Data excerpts
━━━━

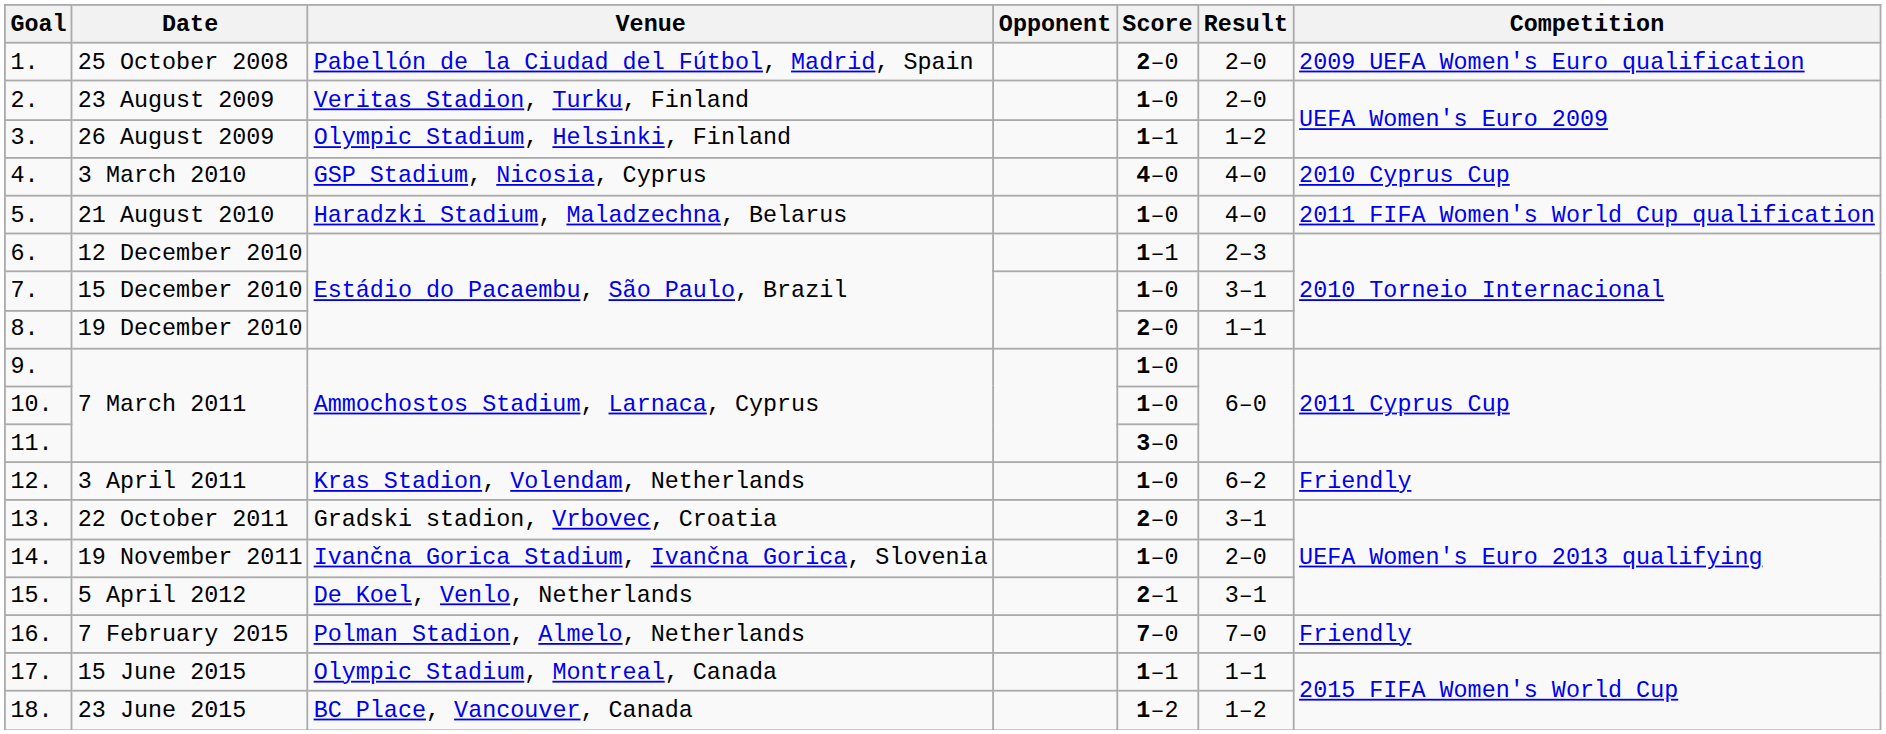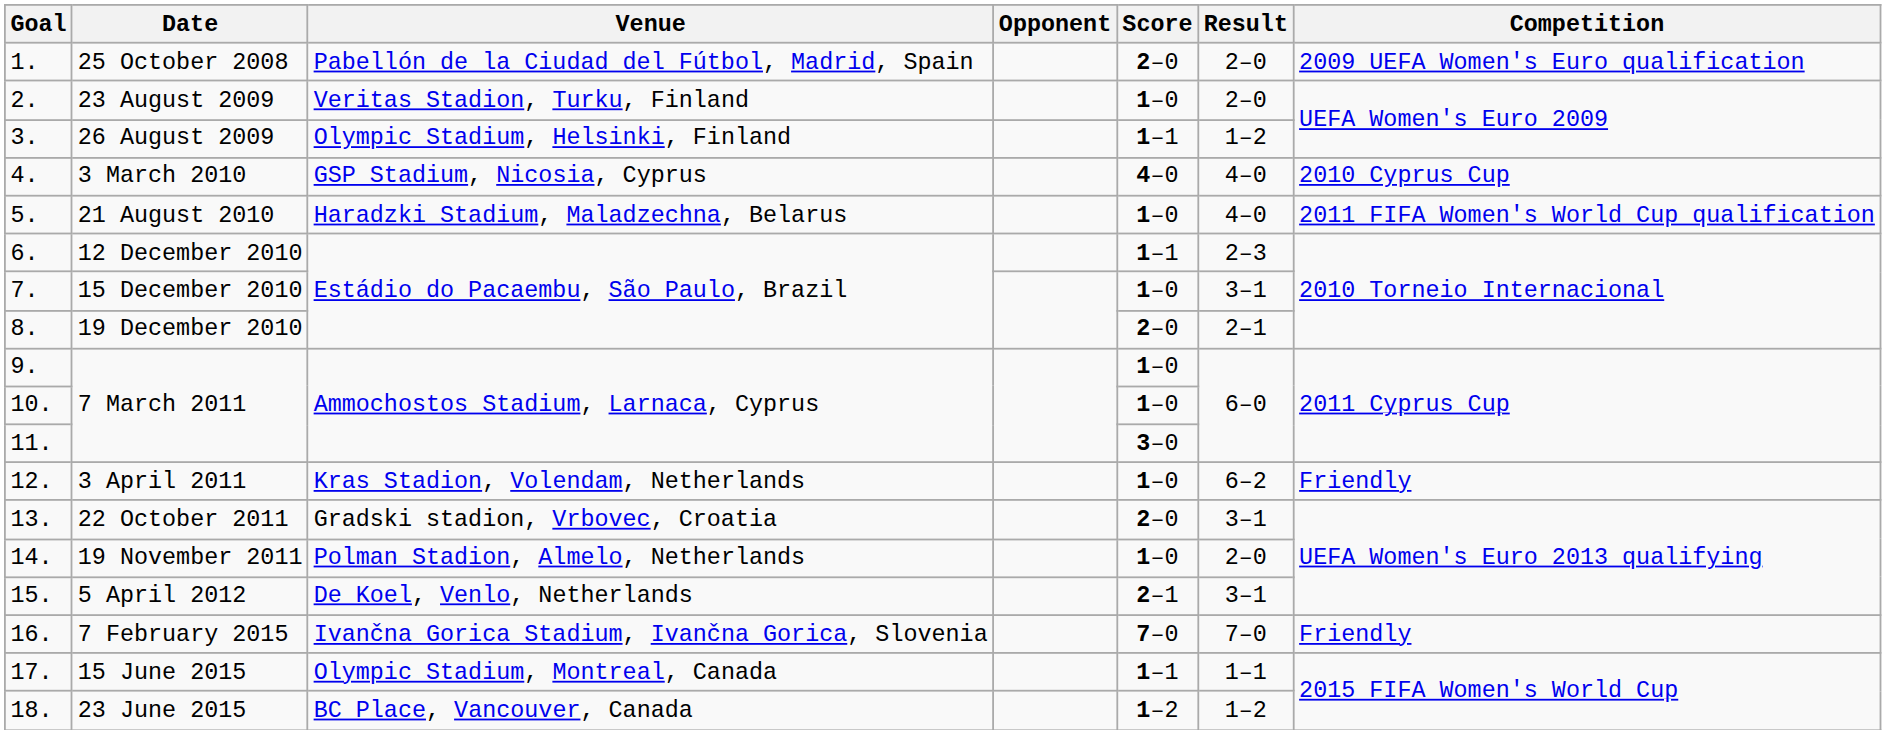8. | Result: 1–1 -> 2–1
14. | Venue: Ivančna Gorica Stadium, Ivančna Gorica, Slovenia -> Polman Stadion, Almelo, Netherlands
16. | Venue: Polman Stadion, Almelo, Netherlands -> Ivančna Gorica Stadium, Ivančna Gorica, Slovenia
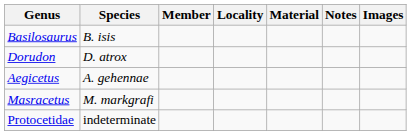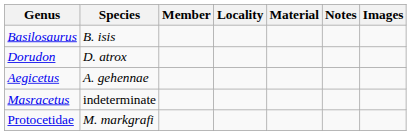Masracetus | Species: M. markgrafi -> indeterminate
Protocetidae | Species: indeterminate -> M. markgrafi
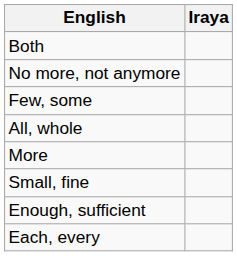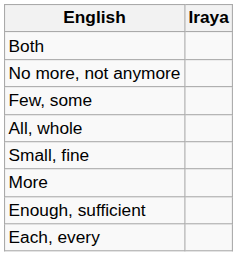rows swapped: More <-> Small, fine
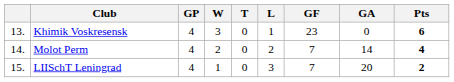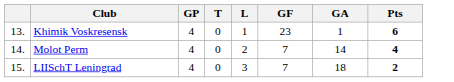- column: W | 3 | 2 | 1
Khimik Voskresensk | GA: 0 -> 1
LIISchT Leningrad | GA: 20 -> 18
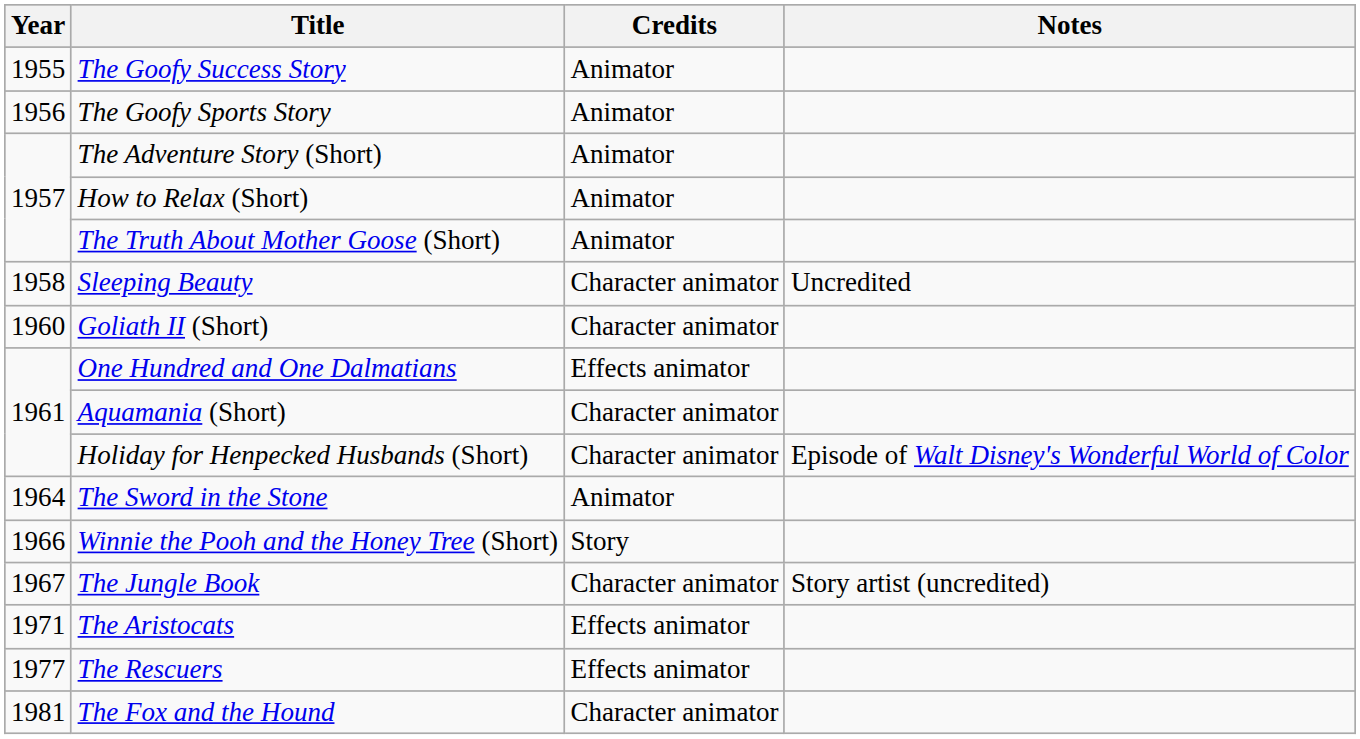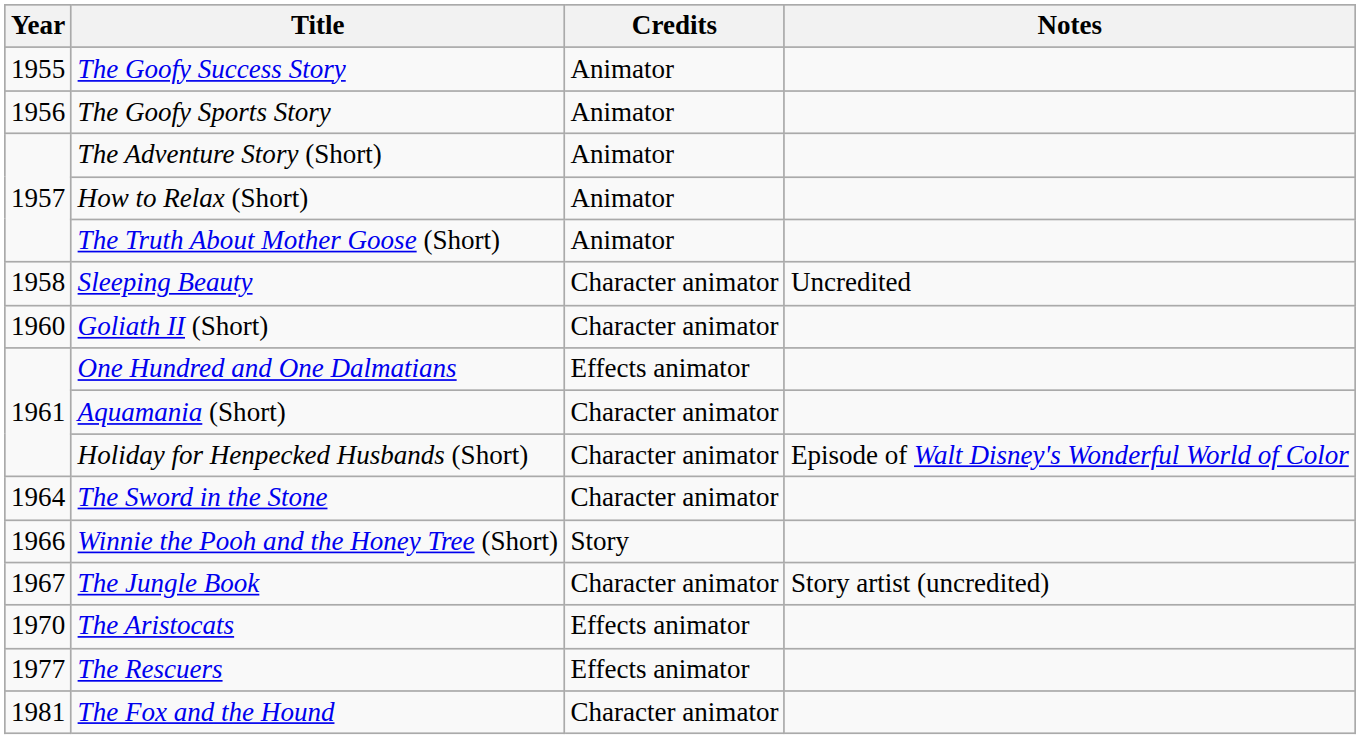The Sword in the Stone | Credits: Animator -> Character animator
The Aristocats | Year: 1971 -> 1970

━━━━

• Aim:
Put the lines above into a numbered list, omitting any blank lines and leaving out the pictures.

• Solution to this exercise:
1. 8. | Result: 1–1 -> 2–1
2. 14. | Venue: Ivančna Gorica Stadium, Ivančna Gorica, Slovenia -> Polman Stadion, Almelo, Netherlands
3. 16. | Venue: Polman Stadion, Almelo, Netherlands -> Ivančna Gorica Stadium, Ivančna Gorica, Slovenia
4. Masracetus | Species: M. markgrafi -> indeterminate
5. Protocetidae | Species: indeterminate -> M. markgrafi
6. rows swapped: More <-> Small, fine
7. - column: W | 3 | 2 | 1
8. Khimik Voskresensk | GA: 0 -> 1
9. LIISchT Leningrad | GA: 20 -> 18
10. The Sword in the Stone | Credits: Animator -> Character animator
11. The Aristocats | Year: 1971 -> 1970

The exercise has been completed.